Não admira que tenhamos inventado o cartão branco, uma parceria do Plano Nacional de Ética no Desporto com a Confederação das Associações de Juízes e Árbitros, e a Coca-Cola. A iniciativa é boa, mas talvez denote o incómodo pela transformação do futebol numa actividade económica que, à imagem de outras, apregoa boas práticas de concorrência enquanto sonha com super ligas e mercados sem regulação.
O país do cartão branco é o mesmo que ficou em choque ao descobrir uma academia de formação que vendia sonhos falsos a jovens do terceiro mundo e os mantinha em cativeiro enquanto não recebia as propinas. O Sindicato dos Jogadores fala dum movimento comum em Portugal, às mãos dum empreendedorismo dinâmico e incensado, capaz de encontrar uma oportunidade de negócio na sarjeta e voltar ao esclavagismo com a limpeza de quem regista o Euromilhões.
O futebol reproduz os esquemas mais opacos da sociedade porque faz parte dela, apesar de ter leis próprias.

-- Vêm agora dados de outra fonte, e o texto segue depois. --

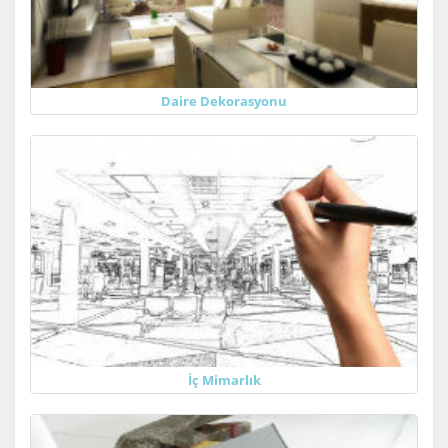
Daire Dekorasyonu
İç Mimarlık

Ainda assim, é difícil dizer se era mais limpo no passado - tendo em conta a sua dimensão proporcional - ou se a sensação de ser mais sujo hoje é apenas o efeito do seu intensivo escrutínio mediático.
No futuro, será curioso ver como o consórcio da bola gerirá um negócio que vive da rivalidade e do aniquilamento real e simbólico do parceiro, com adeptos deslocando-se em caixas de segurança que lembram guetos ambulantes. Pelo meio, num jogo de juvenis da beira Baixa, um massagista borrifará um rival com spray milagroso e verá o cartão branco. E isso será tão animador como espalhar o catecismo pelo Donbass.